**Tasks and exercises**:
**A)** In the programming question about creating objects at runtime, what compile-time error does the asker report?
**B)** Translate this sentence from the programming question about creating objects at runtime into French: "This is a very simplistic implementation of what I am trying to do in my code."
**C)** Carry on the programming question about creating objects at runtime from the point where it stops, after its last line.
*** Opening Text shown ***
Create object at runtime which have the same internal contents

86 Views Asked by At

I am performing a repetitive task of creating a object that has same internal contents and hence thought of creating a generic method that would help me achieve this.

The internal object is as follows

case class Data(value: Int)

I have a base trait as follows

trait Base

There are a couple of classes that extend this trait

case class A(data: Data) extends Base
case class B(data: Data) extends Base
case class C(data: Data) extends Base

The generic method that I am trying to write to create the object

def getObject[T <: Base](data: Data, t: T) = {
  T(data)
}

However, while trying to do so, I get a compile-time error saying that

Cannot resolve symbol T

Can you please let me know what I am missing in this method implementation. Note:- This is a very simplistic implementation of what I am trying to do in my code.

2

There are 2 best solutions below

0
Mario Galic On BEST ANSWER

Consider typeclass solution for compile-time safety

final case class Data(value: Int)
final case class A(data: Data)
final case class B(data: Data)
final case class C(data: Data)

trait BaseFactory[T] {
  def apply(data: Data): T
}

object BaseFactory {
  def apply[T](data: Data)(implicit ev: BaseFactory[T]): T = ev.apply(data)
*** Closing Text shown ***
*** Opening Available data ***
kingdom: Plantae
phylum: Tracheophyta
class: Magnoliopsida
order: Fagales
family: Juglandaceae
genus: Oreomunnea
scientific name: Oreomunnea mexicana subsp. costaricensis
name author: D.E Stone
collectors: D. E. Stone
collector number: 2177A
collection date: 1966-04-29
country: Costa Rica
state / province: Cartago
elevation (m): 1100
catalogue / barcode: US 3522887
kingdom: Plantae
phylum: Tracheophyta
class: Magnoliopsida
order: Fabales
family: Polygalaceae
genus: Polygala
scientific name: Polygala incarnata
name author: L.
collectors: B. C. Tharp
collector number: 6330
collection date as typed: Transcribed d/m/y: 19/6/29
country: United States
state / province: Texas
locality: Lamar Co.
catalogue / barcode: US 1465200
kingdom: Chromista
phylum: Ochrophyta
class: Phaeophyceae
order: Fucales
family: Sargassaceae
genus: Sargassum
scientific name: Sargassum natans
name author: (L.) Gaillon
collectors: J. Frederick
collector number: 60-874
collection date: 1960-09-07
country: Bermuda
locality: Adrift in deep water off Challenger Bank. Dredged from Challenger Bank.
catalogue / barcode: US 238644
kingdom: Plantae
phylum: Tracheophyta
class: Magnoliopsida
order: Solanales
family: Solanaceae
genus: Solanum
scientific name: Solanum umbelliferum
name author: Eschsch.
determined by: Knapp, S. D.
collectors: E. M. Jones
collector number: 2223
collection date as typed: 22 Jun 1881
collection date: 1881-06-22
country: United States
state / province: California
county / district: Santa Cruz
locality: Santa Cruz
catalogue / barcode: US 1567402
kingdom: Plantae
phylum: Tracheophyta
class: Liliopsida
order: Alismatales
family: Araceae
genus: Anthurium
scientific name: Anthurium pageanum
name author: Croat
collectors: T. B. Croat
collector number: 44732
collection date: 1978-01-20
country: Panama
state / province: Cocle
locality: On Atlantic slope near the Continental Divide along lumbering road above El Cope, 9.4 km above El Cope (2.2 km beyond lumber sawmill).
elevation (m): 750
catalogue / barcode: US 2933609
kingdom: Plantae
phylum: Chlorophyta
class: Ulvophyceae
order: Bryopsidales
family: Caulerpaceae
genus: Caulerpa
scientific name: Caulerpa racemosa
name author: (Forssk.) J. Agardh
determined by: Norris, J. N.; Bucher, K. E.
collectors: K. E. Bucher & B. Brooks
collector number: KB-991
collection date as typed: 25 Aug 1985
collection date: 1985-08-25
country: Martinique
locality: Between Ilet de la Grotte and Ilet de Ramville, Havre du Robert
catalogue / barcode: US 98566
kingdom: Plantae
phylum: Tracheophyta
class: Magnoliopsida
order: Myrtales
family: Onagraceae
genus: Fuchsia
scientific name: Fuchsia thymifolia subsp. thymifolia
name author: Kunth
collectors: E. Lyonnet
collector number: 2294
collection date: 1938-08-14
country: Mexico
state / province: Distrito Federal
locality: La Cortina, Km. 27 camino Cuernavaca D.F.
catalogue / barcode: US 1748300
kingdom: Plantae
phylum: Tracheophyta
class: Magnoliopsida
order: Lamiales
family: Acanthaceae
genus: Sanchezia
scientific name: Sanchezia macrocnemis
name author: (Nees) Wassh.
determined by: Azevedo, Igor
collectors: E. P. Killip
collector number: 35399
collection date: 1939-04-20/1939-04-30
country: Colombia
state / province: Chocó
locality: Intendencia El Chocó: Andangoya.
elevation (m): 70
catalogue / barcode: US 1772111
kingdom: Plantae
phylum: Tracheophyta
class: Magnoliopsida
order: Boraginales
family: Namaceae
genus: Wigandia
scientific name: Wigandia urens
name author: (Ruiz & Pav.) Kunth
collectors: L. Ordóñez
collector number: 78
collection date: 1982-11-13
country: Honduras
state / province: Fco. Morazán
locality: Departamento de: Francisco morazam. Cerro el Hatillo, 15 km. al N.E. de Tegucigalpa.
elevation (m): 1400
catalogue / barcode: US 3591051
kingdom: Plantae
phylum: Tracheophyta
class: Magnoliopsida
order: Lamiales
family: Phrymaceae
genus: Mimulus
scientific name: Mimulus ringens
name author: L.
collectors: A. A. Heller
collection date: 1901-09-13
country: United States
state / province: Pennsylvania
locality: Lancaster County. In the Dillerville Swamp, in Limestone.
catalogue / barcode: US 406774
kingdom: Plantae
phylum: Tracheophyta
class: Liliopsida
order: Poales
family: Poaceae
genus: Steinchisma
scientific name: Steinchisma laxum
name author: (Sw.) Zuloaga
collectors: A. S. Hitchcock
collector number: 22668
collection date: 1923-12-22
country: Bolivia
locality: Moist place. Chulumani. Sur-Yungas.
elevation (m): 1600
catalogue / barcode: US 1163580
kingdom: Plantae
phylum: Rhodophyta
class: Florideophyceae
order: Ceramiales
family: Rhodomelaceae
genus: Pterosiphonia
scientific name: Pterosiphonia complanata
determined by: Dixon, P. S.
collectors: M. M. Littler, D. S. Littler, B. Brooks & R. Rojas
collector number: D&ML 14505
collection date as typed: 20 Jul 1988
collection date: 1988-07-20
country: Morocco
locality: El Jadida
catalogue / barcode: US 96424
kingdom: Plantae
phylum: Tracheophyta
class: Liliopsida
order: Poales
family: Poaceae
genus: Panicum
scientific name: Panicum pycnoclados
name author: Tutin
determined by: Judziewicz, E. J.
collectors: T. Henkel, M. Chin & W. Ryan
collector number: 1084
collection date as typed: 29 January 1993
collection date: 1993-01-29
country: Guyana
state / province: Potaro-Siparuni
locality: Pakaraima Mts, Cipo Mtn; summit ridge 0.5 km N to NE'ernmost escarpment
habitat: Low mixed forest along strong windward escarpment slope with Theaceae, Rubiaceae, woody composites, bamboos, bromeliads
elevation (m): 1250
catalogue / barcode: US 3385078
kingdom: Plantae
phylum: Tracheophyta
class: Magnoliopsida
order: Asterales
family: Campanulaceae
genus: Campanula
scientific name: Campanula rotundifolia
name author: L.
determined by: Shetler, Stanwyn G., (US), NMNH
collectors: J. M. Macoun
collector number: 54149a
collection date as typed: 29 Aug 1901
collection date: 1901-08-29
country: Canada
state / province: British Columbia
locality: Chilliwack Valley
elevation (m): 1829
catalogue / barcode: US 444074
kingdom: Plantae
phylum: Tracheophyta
*** Closing Available data ***
**Results for the exercise**:
**A)** Cannot resolve symbol T

**B)** Il s'agit d'une implémentation très simplifiée de ce que j'essaie de faire dans mon code.

**C)**
  implicit val aBaseFactory: BaseFactory[A] = (data: Data) => A(data)
  implicit val bBaseFactory: BaseFactory[B] = (data: Data) => B(data)
  implicit val cBaseFactory: BaseFactory[C] = (data: Data) => C(data)
}

val data = Data(42)
BaseFactory[A](data)   // res0: A = A(Data(42))
BaseFactory[B](data)   // res1: B = B(Data(42)) 
BaseFactory[C](data)   // res2: C = C(Data(42))
2
Krzysztof Atłasik On

Due to type-erasure, you can't use generic type to create a new instance of an object.

You could use ClassTag to capture a class of T at runtime:

case class Data(value: Int)

trait Base

case class A(data: Data) extends Base
case class B(data: Data) extends Base
case class C(data: Data) extends Base

def getObject[T <: Base](data: Data)(implicit ct: ClassTag[T]): T = 
  ct.runtimeClass.getDeclaredConstructors.head.newInstance(data).asInstanceOf[T]


val a: A = getObject[A](Data(1))
val b: B = getObject[B](Data(2))
val c: C = getObject[C](Data(3))

As cchantep noticed, it has a drawback, that if your case class doesn't have a constructor with single argument Data, this function will fail at runtime.